● **Input for this task**
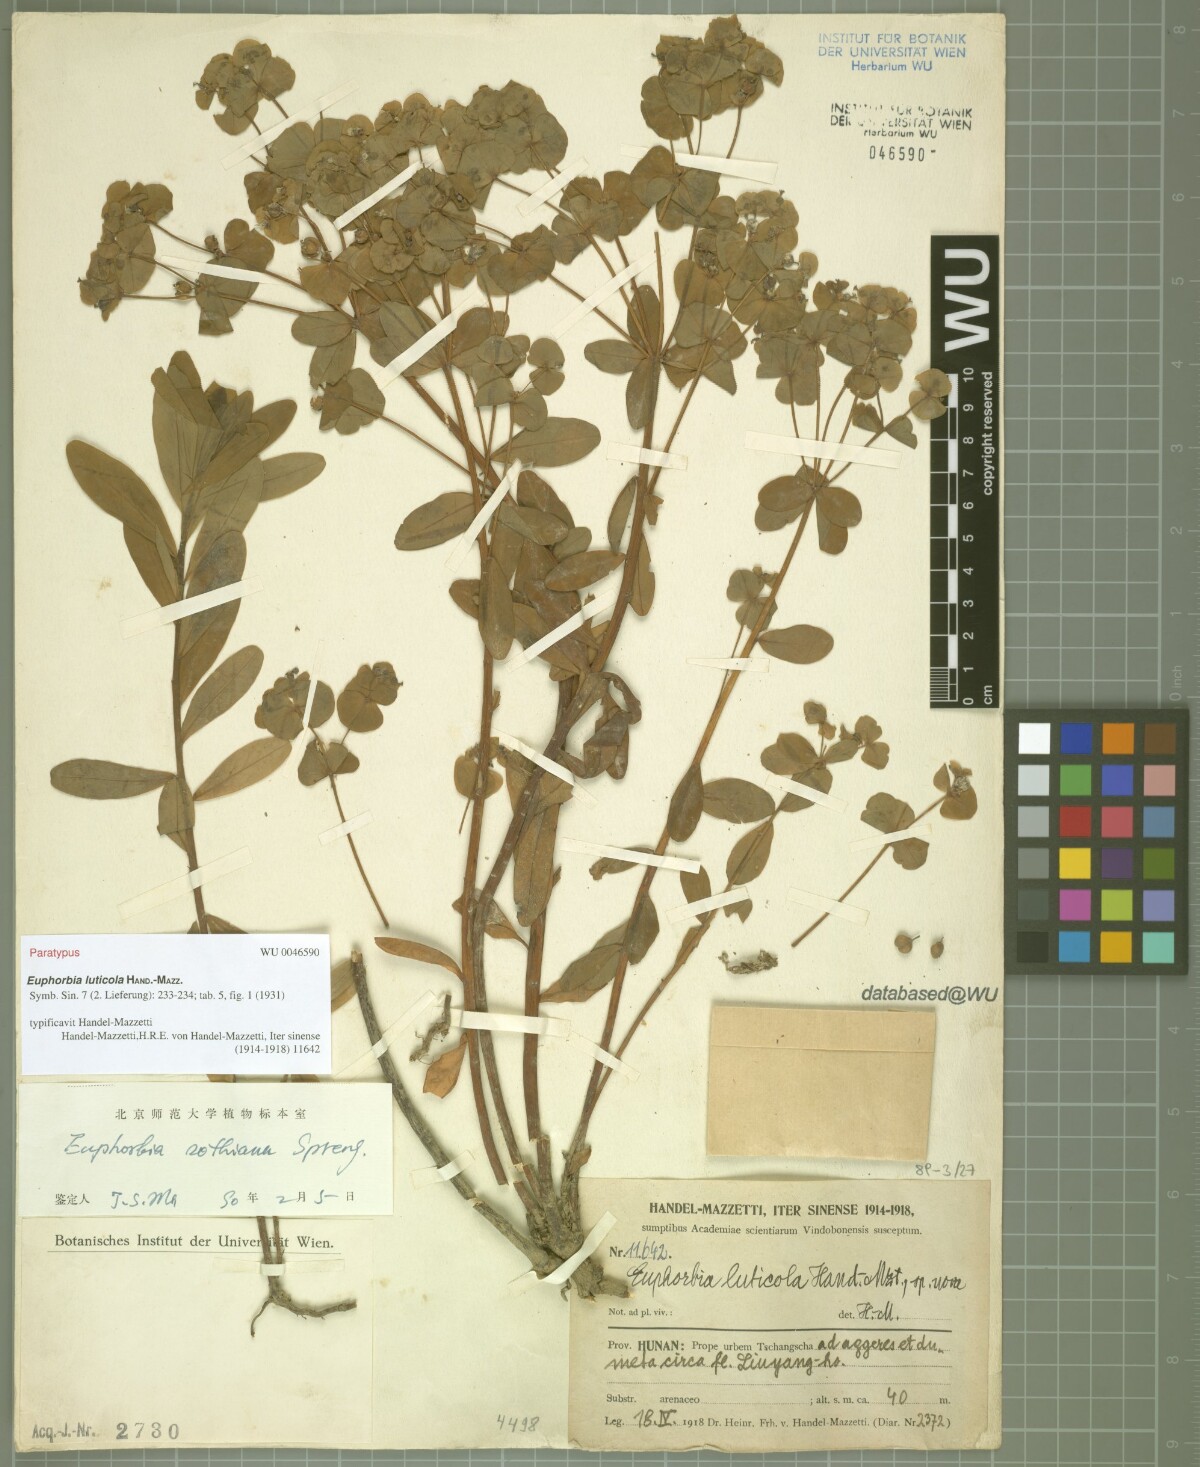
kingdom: Plantae
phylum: Tracheophyta
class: Magnoliopsida
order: Malpighiales
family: Euphorbiaceae
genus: Euphorbia
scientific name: Euphorbia sieboldiana
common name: Siebold's spurge
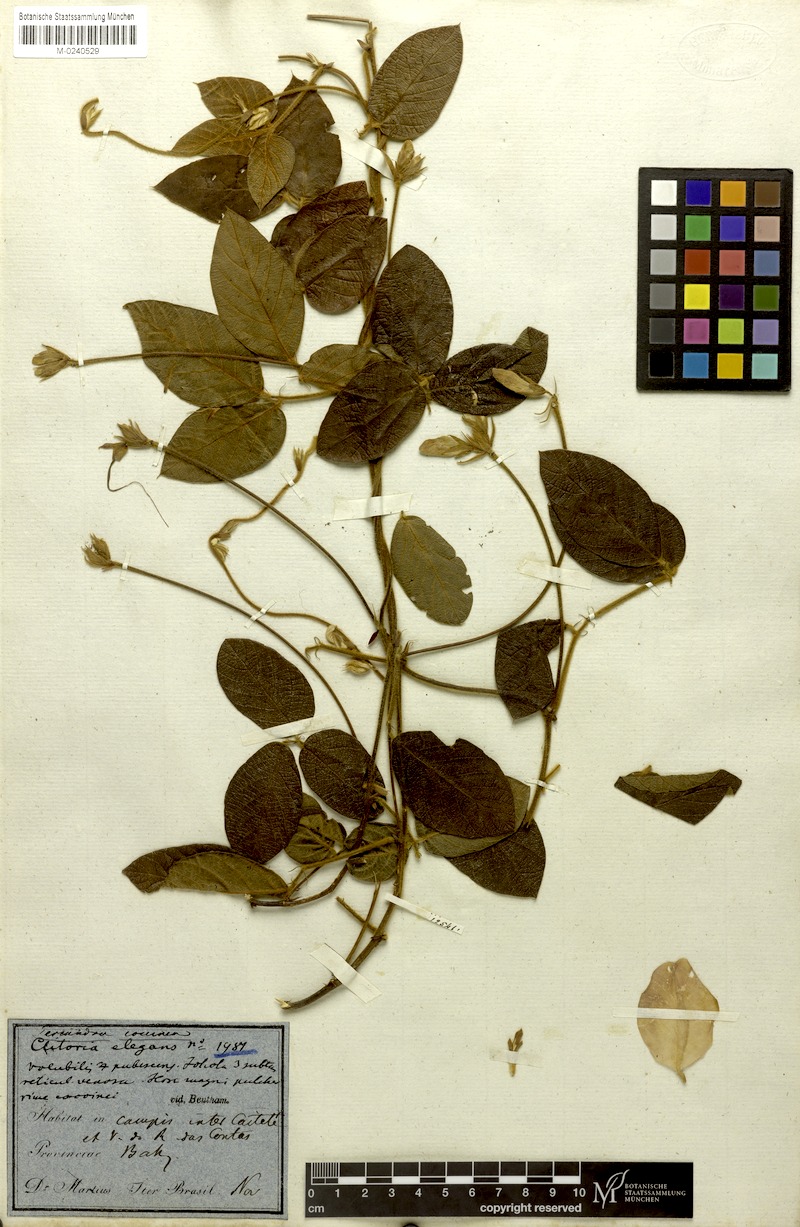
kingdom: Plantae
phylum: Tracheophyta
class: Magnoliopsida
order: Fabales
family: Fabaceae
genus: Periandra
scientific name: Periandra coccinea
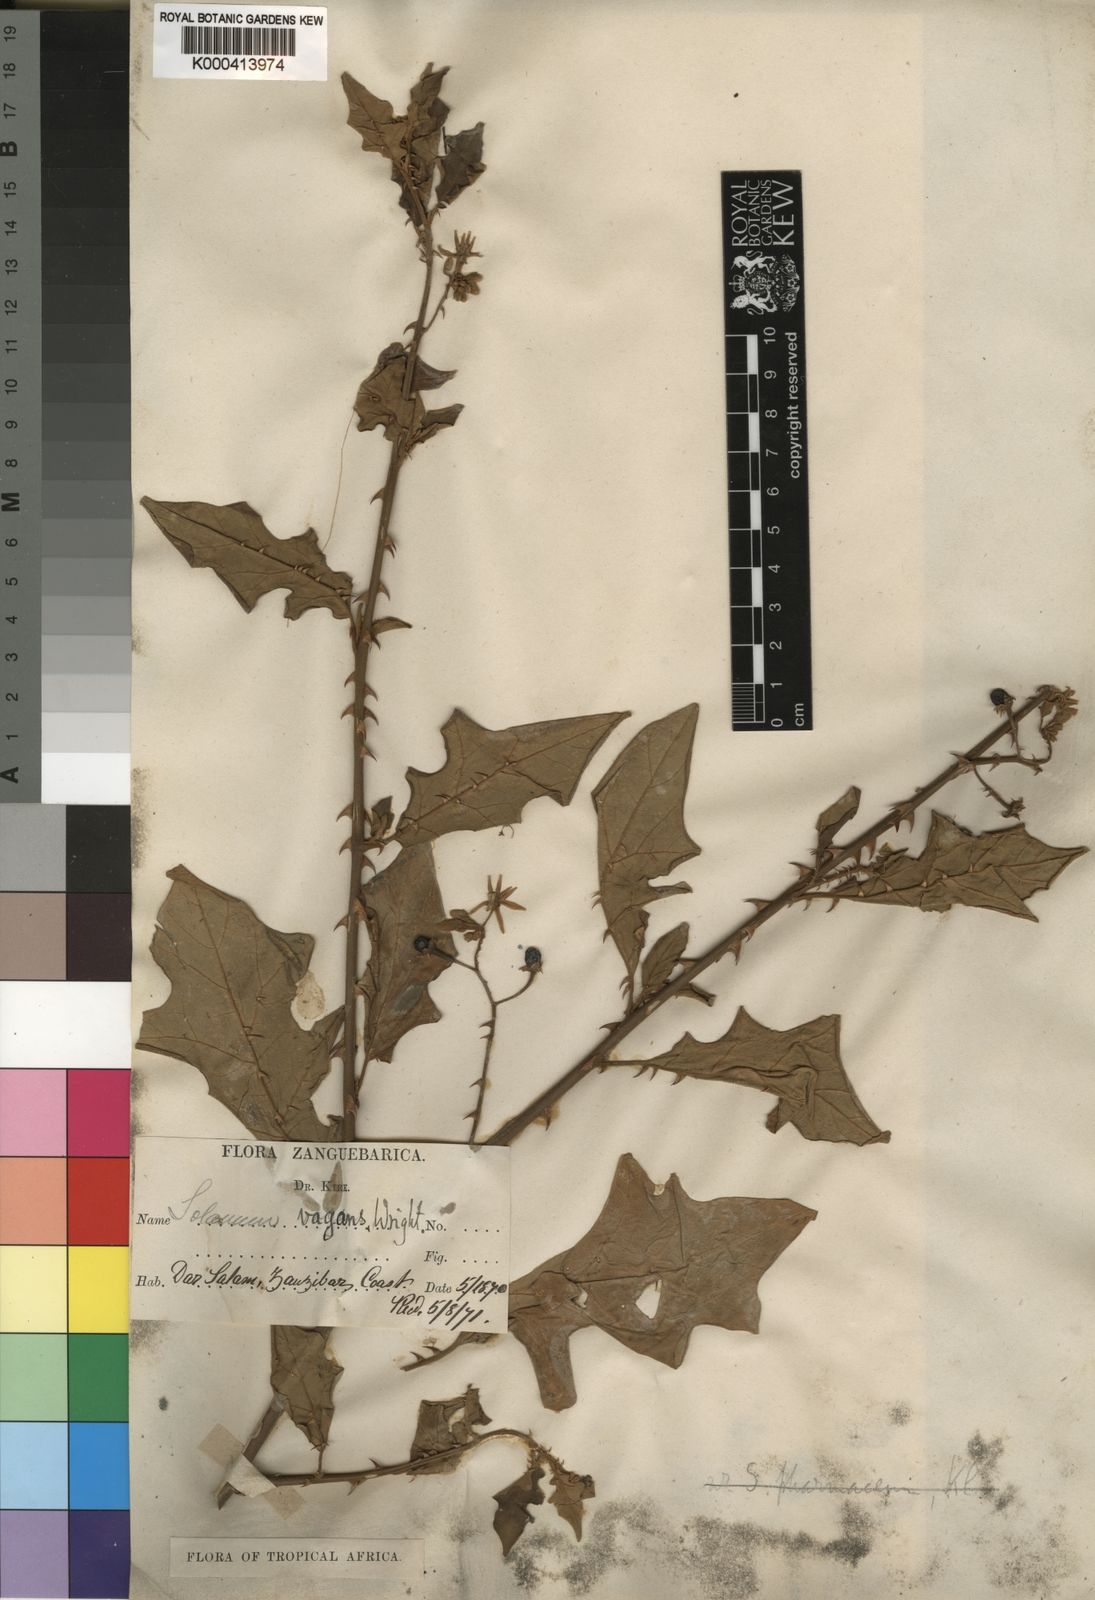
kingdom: Plantae
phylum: Tracheophyta
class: Magnoliopsida
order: Solanales
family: Solanaceae
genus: Solanum
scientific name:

● **Instructions to follow**
Return every line of the records above word for word, omitting the pictures.

● **Full solution**
kingdom: Plantae
phylum: Tracheophyta
class: Magnoliopsida
order: Malpighiales
family: Euphorbiaceae
genus: Euphorbia
scientific name: Euphorbia sieboldiana
common name: Siebold's spurge
kingdom: Plantae
phylum: Tracheophyta
class: Magnoliopsida
order: Fabales
family: Fabaceae
genus: Periandra
scientific name: Periandra coccinea
kingdom: Plantae
phylum: Tracheophyta
class: Magnoliopsida
order: Solanales
family: Solanaceae
genus: Solanum
scientific name:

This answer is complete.